Let $G$ be a graph. A subset $C \subseteq V(G)$ is a vertex cover of $G$ if for each $e \in E(G)$, $e\cap C \neq \phi$. If $C$ is minimal with respect to inclusion, then $C$ is called minimal vertex cover of $G$.
Let $G$ be a finite simple undirected graph and $H$ be a subgraph of $G$ (not necessarily induced). Assume that $H$ contains at least one edge. Let $\mathfrak A$ be a minimal vertex cover of $G$. Is the following statement true?
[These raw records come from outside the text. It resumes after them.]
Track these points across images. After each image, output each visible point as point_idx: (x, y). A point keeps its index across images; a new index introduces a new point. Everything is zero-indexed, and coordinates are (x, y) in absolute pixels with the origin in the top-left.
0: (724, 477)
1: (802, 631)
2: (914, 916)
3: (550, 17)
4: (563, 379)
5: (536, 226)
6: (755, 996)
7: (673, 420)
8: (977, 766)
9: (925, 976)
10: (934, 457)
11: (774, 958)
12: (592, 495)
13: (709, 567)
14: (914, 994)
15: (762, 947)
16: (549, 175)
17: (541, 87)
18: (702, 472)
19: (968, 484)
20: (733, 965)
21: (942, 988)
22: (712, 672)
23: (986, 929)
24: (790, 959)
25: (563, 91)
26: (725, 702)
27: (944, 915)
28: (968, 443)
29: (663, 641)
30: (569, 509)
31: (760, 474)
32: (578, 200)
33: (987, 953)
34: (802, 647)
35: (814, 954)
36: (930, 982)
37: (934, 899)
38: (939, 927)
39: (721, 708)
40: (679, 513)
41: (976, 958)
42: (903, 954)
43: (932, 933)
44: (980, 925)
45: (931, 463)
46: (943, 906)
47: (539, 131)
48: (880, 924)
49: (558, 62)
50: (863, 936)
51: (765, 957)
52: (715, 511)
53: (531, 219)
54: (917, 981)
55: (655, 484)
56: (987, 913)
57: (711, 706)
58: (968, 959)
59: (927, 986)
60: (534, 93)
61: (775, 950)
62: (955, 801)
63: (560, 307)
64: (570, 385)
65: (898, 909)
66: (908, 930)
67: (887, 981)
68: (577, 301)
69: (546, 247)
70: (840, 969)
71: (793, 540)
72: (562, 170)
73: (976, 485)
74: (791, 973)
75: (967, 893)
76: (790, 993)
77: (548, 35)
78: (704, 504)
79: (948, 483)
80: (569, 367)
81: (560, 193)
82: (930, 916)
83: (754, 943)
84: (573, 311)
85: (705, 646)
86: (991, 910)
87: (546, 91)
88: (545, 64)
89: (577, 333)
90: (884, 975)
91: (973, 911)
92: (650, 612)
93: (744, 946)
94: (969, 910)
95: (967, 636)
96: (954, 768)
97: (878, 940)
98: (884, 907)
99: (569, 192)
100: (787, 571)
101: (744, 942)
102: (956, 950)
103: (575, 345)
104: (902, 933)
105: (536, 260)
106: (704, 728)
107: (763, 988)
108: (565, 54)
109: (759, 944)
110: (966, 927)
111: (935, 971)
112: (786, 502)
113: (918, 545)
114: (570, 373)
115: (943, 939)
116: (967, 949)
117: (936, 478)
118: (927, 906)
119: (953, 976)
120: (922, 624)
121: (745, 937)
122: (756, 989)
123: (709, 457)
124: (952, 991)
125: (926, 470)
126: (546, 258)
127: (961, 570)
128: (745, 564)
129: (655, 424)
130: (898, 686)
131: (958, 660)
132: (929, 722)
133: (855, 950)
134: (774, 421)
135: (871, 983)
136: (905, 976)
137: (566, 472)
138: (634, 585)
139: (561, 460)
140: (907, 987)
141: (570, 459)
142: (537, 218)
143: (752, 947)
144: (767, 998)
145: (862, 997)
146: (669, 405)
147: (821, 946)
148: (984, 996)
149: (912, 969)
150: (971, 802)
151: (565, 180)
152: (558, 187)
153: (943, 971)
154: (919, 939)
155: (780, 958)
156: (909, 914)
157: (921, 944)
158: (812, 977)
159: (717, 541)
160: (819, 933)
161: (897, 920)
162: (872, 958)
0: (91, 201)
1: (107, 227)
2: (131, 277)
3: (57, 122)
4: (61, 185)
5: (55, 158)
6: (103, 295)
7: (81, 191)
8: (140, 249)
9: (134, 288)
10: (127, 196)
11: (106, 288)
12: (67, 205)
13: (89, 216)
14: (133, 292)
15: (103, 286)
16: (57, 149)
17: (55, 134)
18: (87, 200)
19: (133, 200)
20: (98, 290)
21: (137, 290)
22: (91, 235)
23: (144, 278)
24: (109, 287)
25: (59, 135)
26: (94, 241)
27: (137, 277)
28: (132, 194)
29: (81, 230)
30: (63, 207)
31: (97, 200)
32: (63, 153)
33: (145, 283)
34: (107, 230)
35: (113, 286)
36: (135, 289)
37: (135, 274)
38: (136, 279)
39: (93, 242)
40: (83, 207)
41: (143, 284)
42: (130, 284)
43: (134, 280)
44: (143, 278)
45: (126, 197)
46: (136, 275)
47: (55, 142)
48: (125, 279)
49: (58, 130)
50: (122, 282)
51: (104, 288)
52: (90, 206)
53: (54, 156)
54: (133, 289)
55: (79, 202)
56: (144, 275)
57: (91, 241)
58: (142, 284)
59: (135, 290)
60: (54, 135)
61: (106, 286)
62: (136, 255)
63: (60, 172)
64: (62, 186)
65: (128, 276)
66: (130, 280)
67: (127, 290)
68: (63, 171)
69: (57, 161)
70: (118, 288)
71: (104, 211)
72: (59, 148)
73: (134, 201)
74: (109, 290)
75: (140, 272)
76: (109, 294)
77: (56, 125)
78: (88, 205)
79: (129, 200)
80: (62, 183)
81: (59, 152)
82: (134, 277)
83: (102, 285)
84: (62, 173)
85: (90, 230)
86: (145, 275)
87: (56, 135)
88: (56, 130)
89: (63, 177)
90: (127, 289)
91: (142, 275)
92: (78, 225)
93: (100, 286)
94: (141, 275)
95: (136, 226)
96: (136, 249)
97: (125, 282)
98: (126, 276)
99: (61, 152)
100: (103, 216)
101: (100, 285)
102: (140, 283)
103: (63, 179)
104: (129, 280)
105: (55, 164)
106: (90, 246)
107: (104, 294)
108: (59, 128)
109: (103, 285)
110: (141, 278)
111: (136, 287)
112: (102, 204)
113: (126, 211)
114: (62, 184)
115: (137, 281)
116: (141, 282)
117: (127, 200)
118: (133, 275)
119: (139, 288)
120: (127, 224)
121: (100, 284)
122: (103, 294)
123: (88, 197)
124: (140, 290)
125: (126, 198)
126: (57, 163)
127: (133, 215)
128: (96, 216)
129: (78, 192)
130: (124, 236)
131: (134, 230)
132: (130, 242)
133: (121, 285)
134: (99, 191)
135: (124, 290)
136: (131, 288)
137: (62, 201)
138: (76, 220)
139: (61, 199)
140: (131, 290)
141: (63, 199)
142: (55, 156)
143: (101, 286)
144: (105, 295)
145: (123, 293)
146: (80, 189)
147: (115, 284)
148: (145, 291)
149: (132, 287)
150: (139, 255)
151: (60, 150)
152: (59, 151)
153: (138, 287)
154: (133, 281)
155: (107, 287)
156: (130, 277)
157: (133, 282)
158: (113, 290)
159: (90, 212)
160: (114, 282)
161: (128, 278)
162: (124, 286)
$\exists$ $\mathfrak B\subseteq\mathfrak A$, $\mathfrak B\neq\emptyset$ such that $\mathfrak B$ is a minimal vertex cover of $H$.
My guess is that it is true. Argument:
Since $H$ can be obtained from $G$ by deleting some edges, $\exists$ some $\mathfrak B'\subseteq\mathfrak A$ such that $\mathfrak B'$ is a vertex cover of $H$ (since $V(H)\subseteq V(G)$). Since $\mathfrak B'$ is a vertex cover of $H$, $\exists$ $\mathfrak B\subseteq\mathfrak B'$ such that $\mathfrak B$ is a minimal vertex cover of $H$.
Is the above argument correct?
Thank you for your reply.